Mr. Paradise likes to see Chole play cheerleader. One night, Chloe brings Kelly along. Unfortunately, for the ladies, Mr. Paradise gets generous with their company and splits them up. When two hit men arrive, expecting to find an old man having a quiet night, only to discover a cheerleader entertaining him with her pom-poms, they are not happy. The hit takes place, but isn't seen for what it was suppose to be - a home invasion. And this, folks, is just the beginning.
Leading the police investigation is Detective Frank Delsa. He's suspicious about the crime scene. He has a female witness acting odd, a fast-talking bodyguard and he is attracted to the beautiful witness.
Believe it or not, I've avoided Elmore Leonard's work. Being a skeptic of over-praised authors, I've dodged it for a long time, but it was the TV show Karen Sisco that changed my mind about listening to this audio book.

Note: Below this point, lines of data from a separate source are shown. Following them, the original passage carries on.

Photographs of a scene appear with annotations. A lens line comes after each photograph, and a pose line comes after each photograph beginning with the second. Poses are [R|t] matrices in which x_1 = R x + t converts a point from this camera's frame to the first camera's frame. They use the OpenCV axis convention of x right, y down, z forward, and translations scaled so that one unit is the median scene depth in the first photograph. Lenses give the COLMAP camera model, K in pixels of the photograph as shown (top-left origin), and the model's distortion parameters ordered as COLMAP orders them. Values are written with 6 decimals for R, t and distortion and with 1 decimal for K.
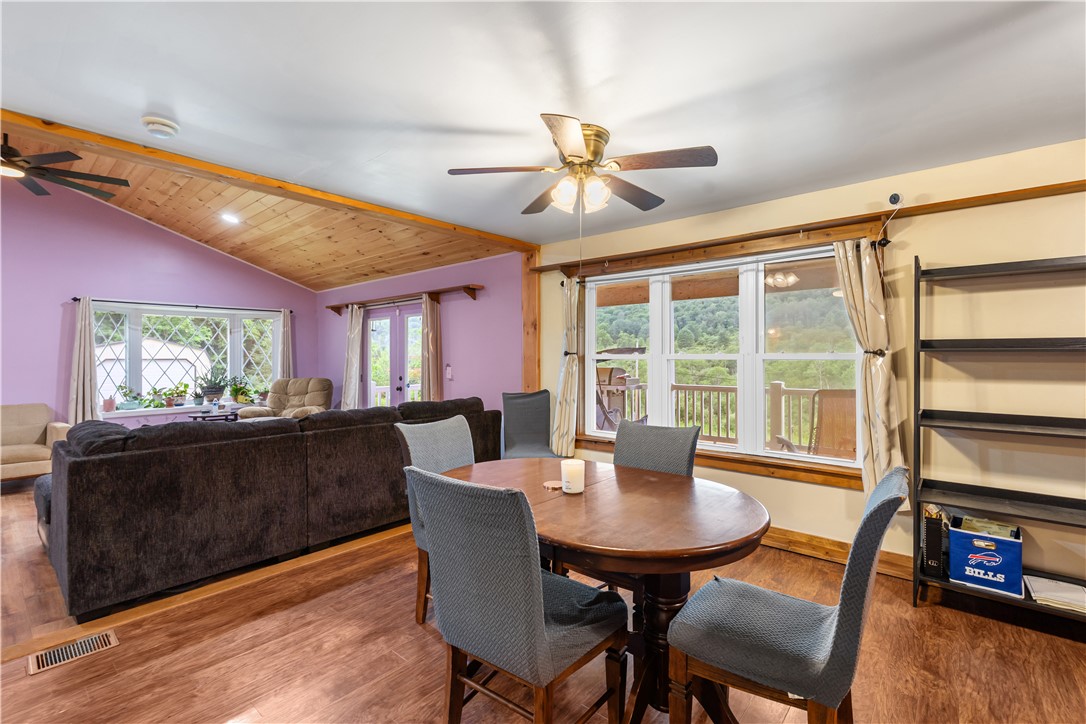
lens RADIAL K [[484.7, 0, 542.6], [0, 484.7, 353.7], [0, 0, 1]] dist [0.000717, 0.000009]
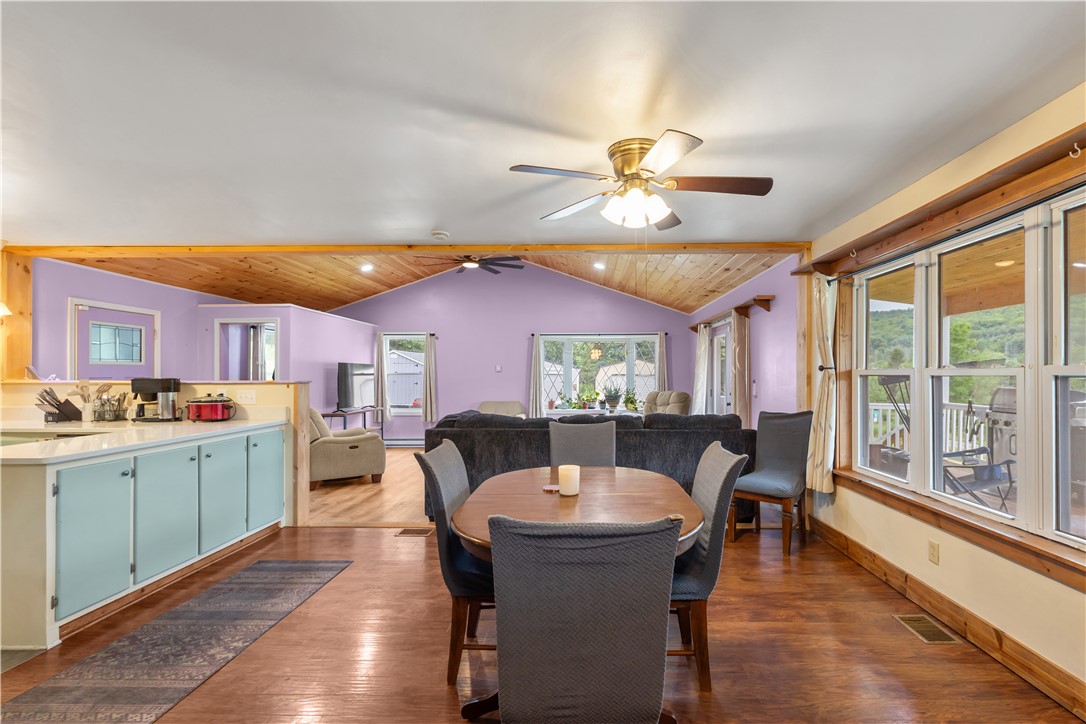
lens RADIAL K [[490.5, 0, 580.0], [0, 490.5, 373.3], [0, 0, 1]] dist [-0.002503, 0.000073]
pose [[0.644819, 0.001664, -0.764334, 0.389904], [0.003030, 0.999984, 0.004734, 0.002827], [0.764330, -0.005369, 0.644803, 0.131791]]
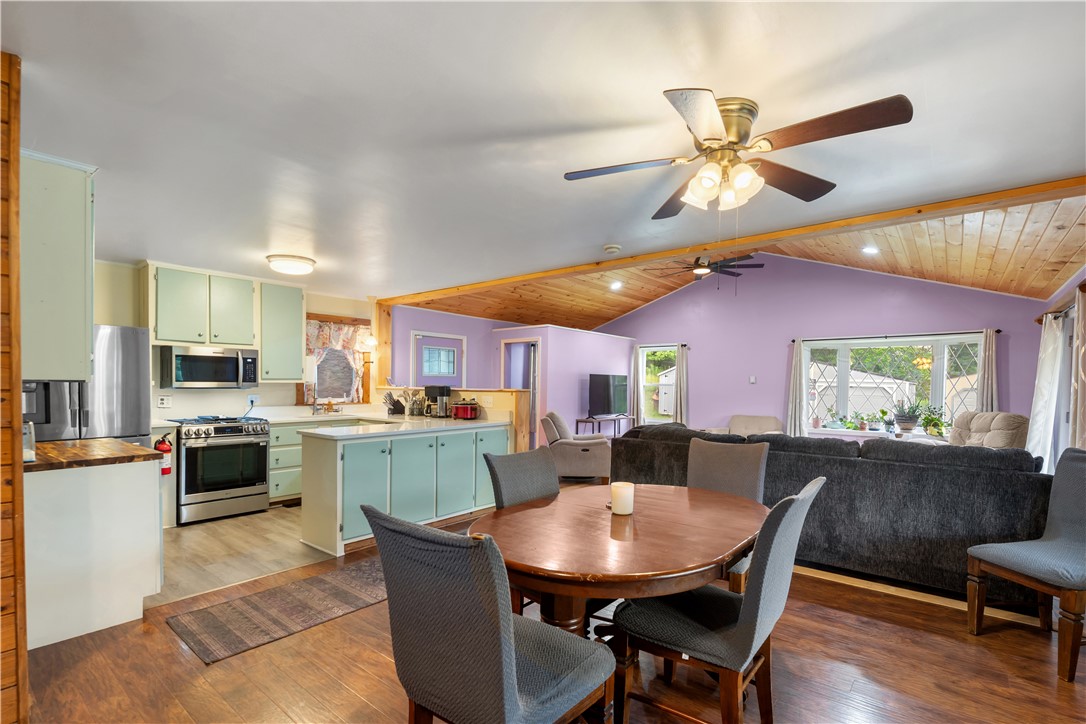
lens RADIAL K [[499.5, 0, 557.5], [0, 499.5, 398.0], [0, 0, 1]] dist [0.001480, 0.000262]
pose [[0.043229, 0.031518, -0.998568, 0.467519], [-0.002967, 0.999502, 0.031420, 0.003259], [0.999061, 0.001605, 0.043301, 0.349213]]
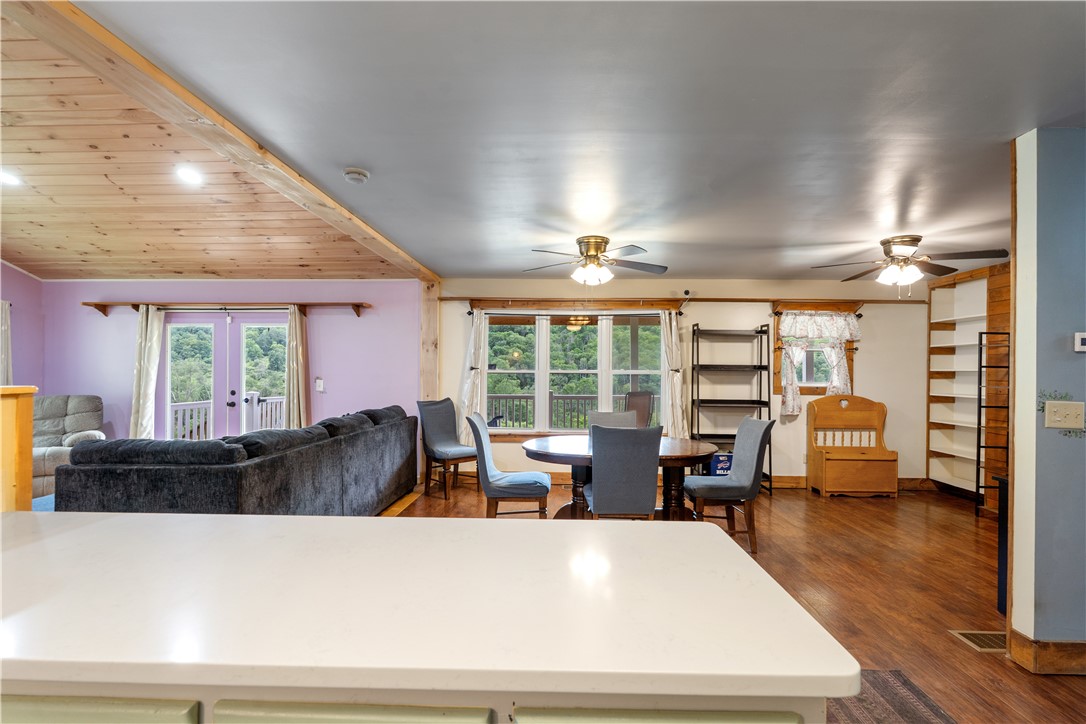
lens RADIAL K [[491.2, 0, 547.2], [0, 491.2, 371.3], [0, 0, 1]] dist [0.001852, 0.000586]
pose [[0.778733, 0.008799, 0.627294, -0.556842], [-0.012614, 0.999919, 0.001632, 0.002285], [-0.627229, -0.009184, 0.778781, -0.115183]]
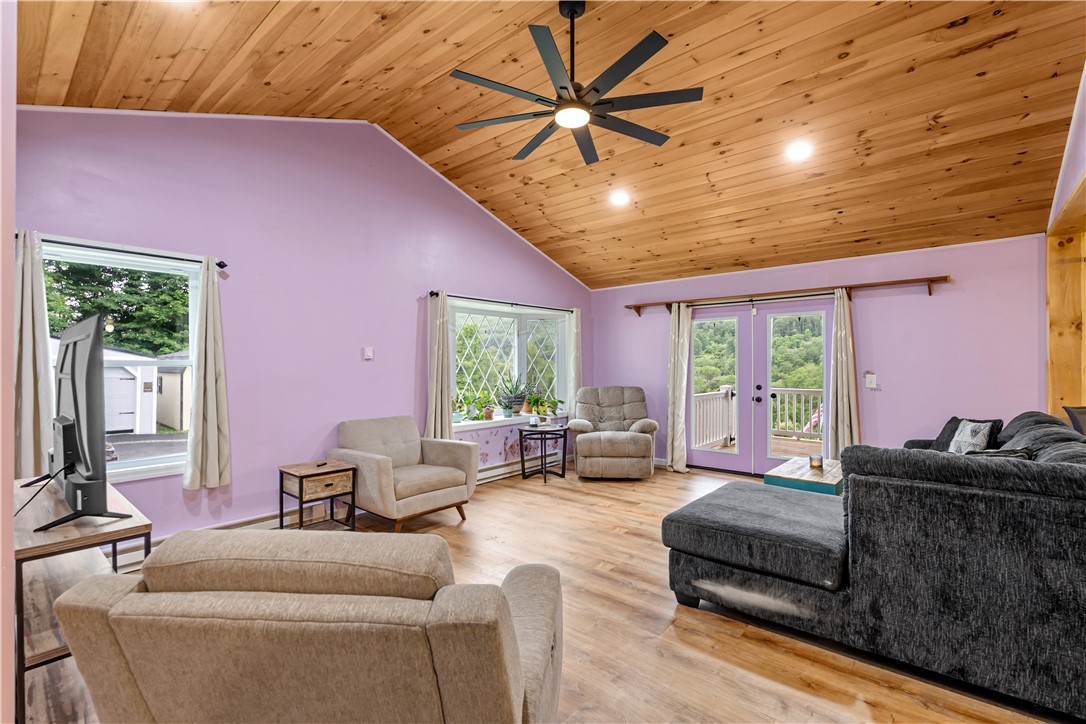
lens RADIAL K [[484.4, 0, 546.3], [0, 484.4, 365.0], [0, 0, 1]] dist [0.001089, 0.000438]
pose [[0.999986, 0.003032, 0.004423, -0.915604], [-0.003064, 0.999969, 0.007240, 0.007203], [-0.004401, -0.007253, 0.999964, 0.177803]]
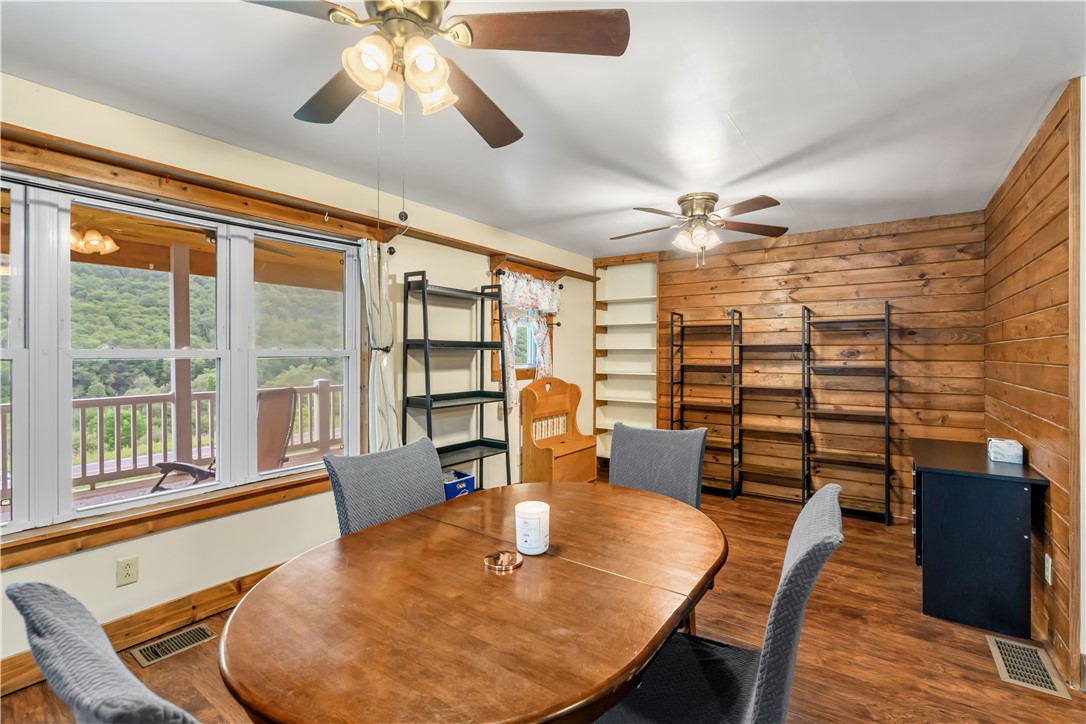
lens RADIAL K [[484.7, 0, 542.6], [0, 484.7, 353.7], [0, 0, 1]] dist [0.000717, 0.000009]
pose [[-0.089659, 0.000857, 0.995972, -0.259469], [-0.004637, 0.999988, -0.001278, 0.004153], [-0.995962, -0.004733, -0.089654, 0.446758]]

Mr. Paradise is the first Detroit mystery for me, and I can tell you it's not for sissies. It's rated R with plenty of cringing points. Forget walking and talking tough, these characters "breathe" tough, including the women. The dialogue is short and sweet and the storyline moves quickly. Very entertaining. It's worth a second listen. Remember to use the headphones.
Actor Robert Foster is the reader. He also plays Marshall Sisco on the TV show Karen Sisco. Foster is a smooth reader, and does a good job of delivering exactly what Leonard's characters are, Detroit rough.